Microsoft has also added WSL to Windows Server. Why? The main focus here seems to be on administrators. There are times when it is handy to run a Linux command or script on Windows Server. It is not intended for production use as a server, though there is now support for background tasks; however it is still per-session so you would need to keep a user logged on in order to run, for example, a web server. More important, Microsoft has not designed WSL for production use as a server platform so it might not be as optimized or reliable as you require.

Implications of WSL

Where is this going? This is where it gets speculative. I will argue though that WSL is in part an admission of defeat. Windows remains an important development platform, but is now greatly outweighed by Unix-like platforms:

  • Web/Internet applications
  • iOS applications
  • Android applications

Where Windows support is needed, developers have many cross-platform options to choose from, a popular choice today being Electron, based on Chromium (the open source foundation of Google Chrome) and Node.js.

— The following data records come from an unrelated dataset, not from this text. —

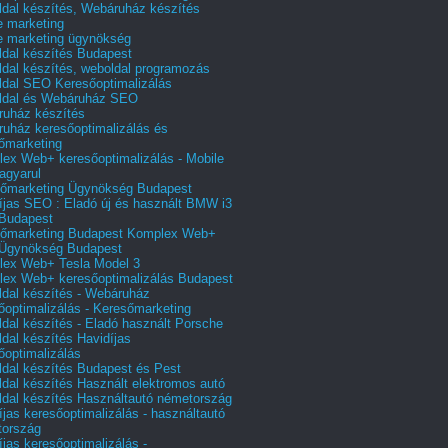
dal készítés, Webáruház készítés
e marketing
e marketing ügynökség
dal készítés Budapest
dal készítés, weboldal programozás
dal SEO Keresőoptimalizálás
ldal és Webáruház SEO
uház készítés
uház keresőoptimalizálás és
őmarketing
ex Web+ keresőoptimalizálás - Mobile
agyarul
őmarketing Ügynökség Budapest
íjas SEO : Eladó új és használt BMW i3
Budapest
őmarketing Budapest Komplex Web+
Ügynökség Budapest
ex Web+ Tesla Model 3
ex Web+ keresőoptimalizálás Budapest
dal készítés - Webáruház
őoptimalizálás - Keresőmarketing
dal készítés - Eladó használt Porsche
dal készítés Havidíjas
őoptimalizálás
dal készítés Budapest és Pest
dal készítés Használt elektromos autó
dal készítés Használtautó németország
íjas keresőoptimalizálás - használtautó
tország
íjas keresőoptimalizálás -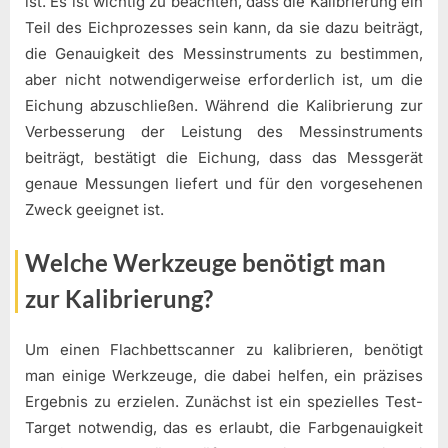
ist. Es ist wichtig zu beachten, dass die Kalibrierung ein
Teil des Eichprozesses sein kann, da sie dazu beiträgt,
die Genauigkeit des Messinstruments zu bestimmen,
aber nicht notwendigerweise erforderlich ist, um die
Eichung abzuschließen. Während die Kalibrierung zur
Verbesserung der Leistung des Messinstruments
beiträgt, bestätigt die Eichung, dass das Messgerät
genaue Messungen liefert und für den vorgesehenen
Zweck geeignet ist.
Welche Werkzeuge benötigt man
zur Kalibrierung?
Um einen Flachbettscanner zu kalibrieren, benötigt
man einige Werkzeuge, die dabei helfen, ein präzises
Ergebnis zu erzielen. Zunächst ist ein spezielles Test-
Target notwendig, das es erlaubt, die Farbgenauigkeit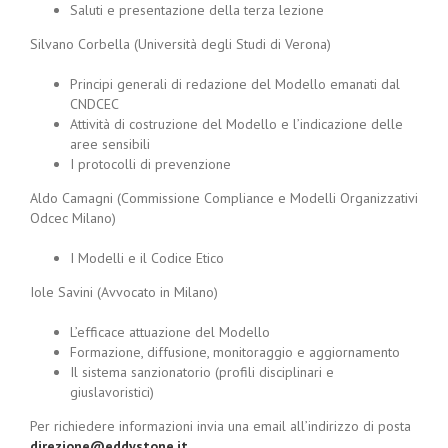
Saluti e presentazione della terza lezione
Silvano Corbella (Università degli Studi di Verona)
Principi generali di redazione del Modello emanati dal
CNDCEC
Attività di costruzione del Modello e l’indicazione delle
aree sensibili
I protocolli di prevenzione
Aldo Camagni (Commissione Compliance e Modelli Organizzativi
Odcec Milano)
I Modelli e il Codice Etico
Iole Savini (Avvocato in Milano)
L’efficace attuazione del Modello
Formazione, diffusione, monitoraggio e aggiornamento
Il sistema sanzionatorio (profili disciplinari e
giuslavoristici)
Per richiedere informazioni invia una email all’indirizzo di posta
direzione@eddystone.it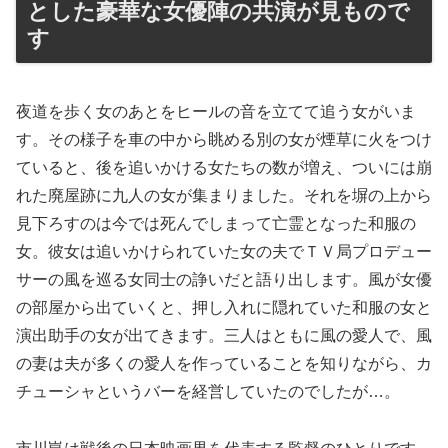
とした豪華な女優陣の共演が見もので
す
夜道を歩く女のあとをヒールの音を立てて追う女がいま
す。その様子を車の中から眺める別の女が煙草に火をつけ
ていると、後を追いかける女たちの数が増え、ついには崩
れた廃屋跡に九人の女が集まりました。それを塀の上から
見下ろすのは今では死んでしまって亡霊となった和服の
女。彼女は追いかけられていた女の夫でＴＶ局プロデュー
サーの風を巡る女同士の諍いだと語り出します。風が女優
の部屋から出ていくと、押し入れに隠れていた和服の女と
演出助手の女が出てきます。三人はともに風の愛人で、風
の妻は夫が多くの愛人を作っていることを知りながら、カ
チューシャというバーを経営していたのでしたが…。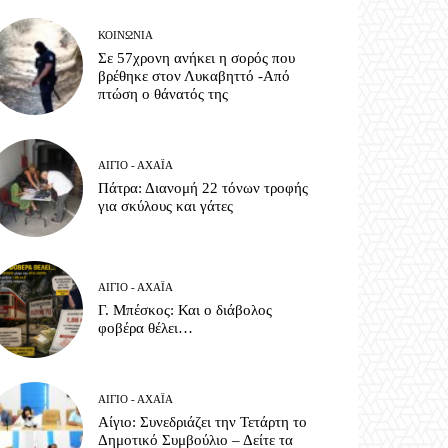
ΚΟΙΝΩΝΊΑ
Σε 57χρονη ανήκει η σορός που
βρέθηκε στον Λυκαβηττό -Από
πτώση ο θάνατός της
ΑΊΓΙΟ - ΑΧΑΪ́Α
Πάτρα: Διανομή 22 τόνων τροφής
για σκύλους και γάτες
ΑΊΓΙΟ - ΑΧΑΪ́Α
Γ. Μπέσκος: Και ο διάβολος
φοβέρα θέλει…
ΑΊΓΙΟ - ΑΧΑΪ́Α
Αίγιο: Συνεδριάζει την Τετάρτη το
Δημοτικό Συμβούλιο – Δείτε τα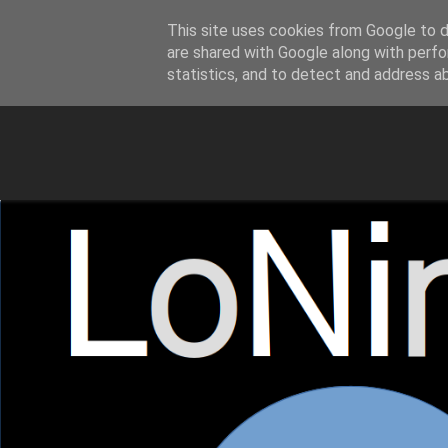
This site uses cookies from Google to de
LoNinja.gr
are shared with Google along with perfo
statistics, and to detect and address a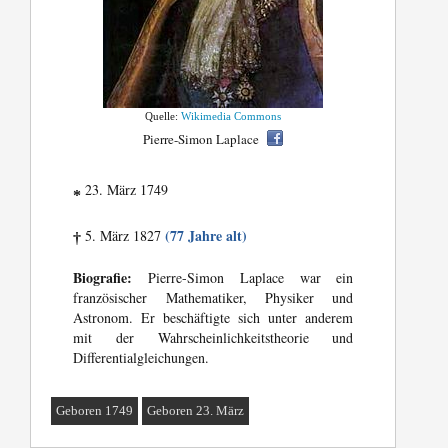
Quelle:
Wikimedia Commons
Pierre-Simon Laplace
23. März 1749
*
(77 Jahre alt)
5. März 1827
†
Biografie:
Pierre-Simon Laplace war ein
französischer Mathematiker, Physiker und
Astronom. Er beschäftigte sich unter anderem
mit der Wahrscheinlichkeitstheorie und
Differentialgleichungen.
Geboren 1749
Geboren 23. März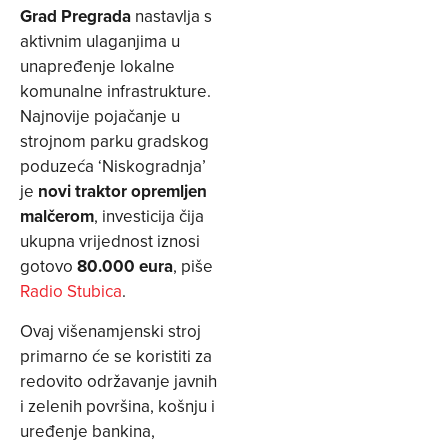
Grad Pregrada
nastavlja s
aktivnim ulaganjima u
unapređenje lokalne
komunalne infrastrukture.
Najnovije pojačanje u
strojnom parku gradskog
poduzeća ‘Niskogradnja’
je
novi traktor opremljen
malčerom
, investicija čija
ukupna vrijednost iznosi
gotovo
80.000 eura
, piše
Radio Stubica
.
Ovaj višenamjenski stroj
primarno će se koristiti za
redovito održavanje javnih
i zelenih površina, košnju i
uređenje bankina,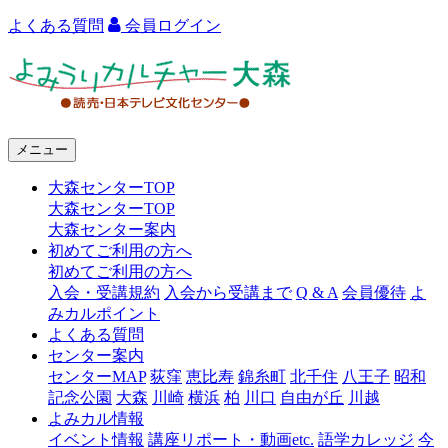
よくある質問
会員ログイン
よ
み
う
メニュー
り
大森センターTOP
カ
大森センターTOP
ル
大森センター案内
初めてご利用の方へ
チ
初めてご利用の方へ
ャ
入会・受講規約
入会から受講まで
Q & A
会員優待
よ
みカルポイント
ー
よくある質問
センター案内
大
センターMAP
荻窪
恵比寿
錦糸町
北千住
八王子
昭和
森
記念公園
大森
川崎
横浜
柏
川口
自由が丘
川越
よみカル情報
イベント情報
講座リポート・動画etc.
語学カレッジ
今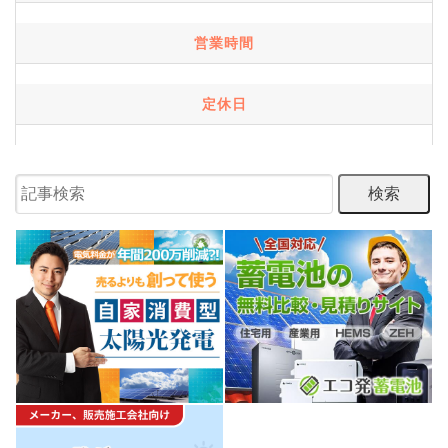
営業時間
定休日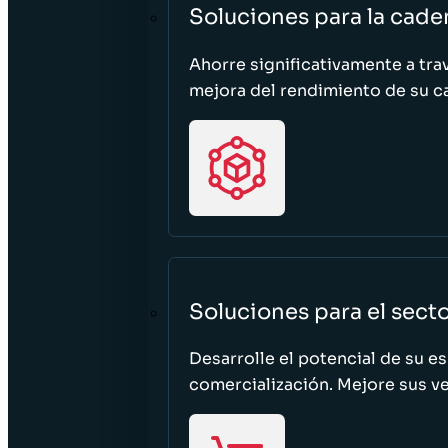
Soluciones para la cade
Ahorre significativamente a tra
mejora del rendimiento de su c
Soluciones para el sect
Desarrolle el potencial de su e
comercialización. Mejore sus ven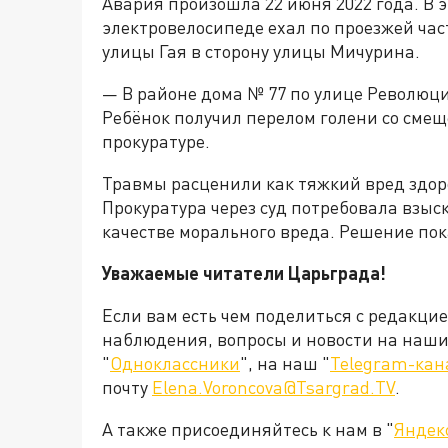
Авария произошла 22 июня 2022 года. В 
электровелосипеде ехал по проезжей ча
улицы Гая в сторону улицы Мичурина.
— В районе дома № 77 по улице Революци
Ребёнок получил перелом голени со смещ
прокуратуре.
Травмы расценили как тяжкий вред здор
Прокуратура через суд потребовала взыск
качестве морального вреда. Решение пок
Уважаемые читатели Царьграда!
Если вам есть чем поделиться с редакци
наблюдения, вопросы и новости на наши 
"
Одноклассники
", на наш "
Telegram-кан
почту
Elena.Voroncova@Tsargrad.TV
.
А также присоединяйтесь к нам в "
Яндек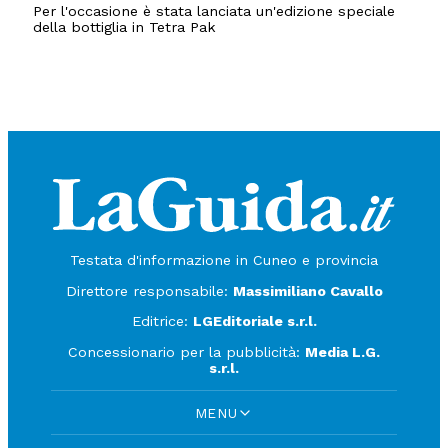
Per l'occasione è stata lanciata un'edizione speciale
della bottiglia in Tetra Pak
Testata d'informazione in Cuneo e provincia
Direttore responsabile:
Massimiliano Cavallo
Editrice:
LGEditoriale s.r.l.
Concessionario per la pubblicità:
Media L.G.
s.r.l.
MENU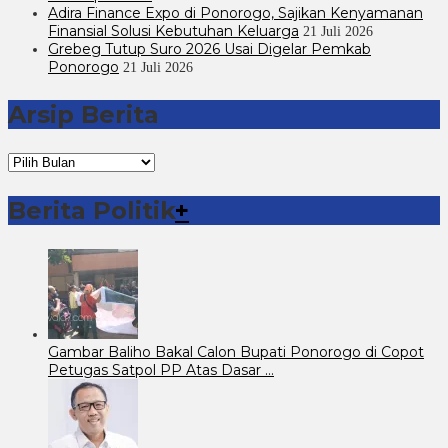
Adira Finance Expo di Ponorogo, Sajikan Kenyamanan
Finansial Solusi Kebutuhan Keluarga
21 Juli 2026
Grebeg Tutup Suro 2026 Usai Digelar Pemkab
Ponorogo
21 Juli 2026
Arsip Berita
Arsip
Berita
Berita Politik
+
Gambar Baliho Bakal Calon Bupati Ponorogo di Copot
Petugas Satpol PP Atas Dasar …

Today there seems little chance of Windows winning back market share as a mobile operating system, and the importance of desktop applications looks destined for long slow decline.

Windows Server remains a significant application platform, but Microsoft is focused more on driving developers to Azure cloud services than on Windows Server itself. SQL Server now runs on Linux, ASP.NET Core is cross-platform, and Azure has excellent support for Linux.

All of this leads me to think that WSL will continue to improve, perhaps to the point where production loads are supported on Windows Server, for example. Further, the ability to run Windows applications on Linux (which is more or less what happens in SQL Server for Linux) may become equally as important as the reverse.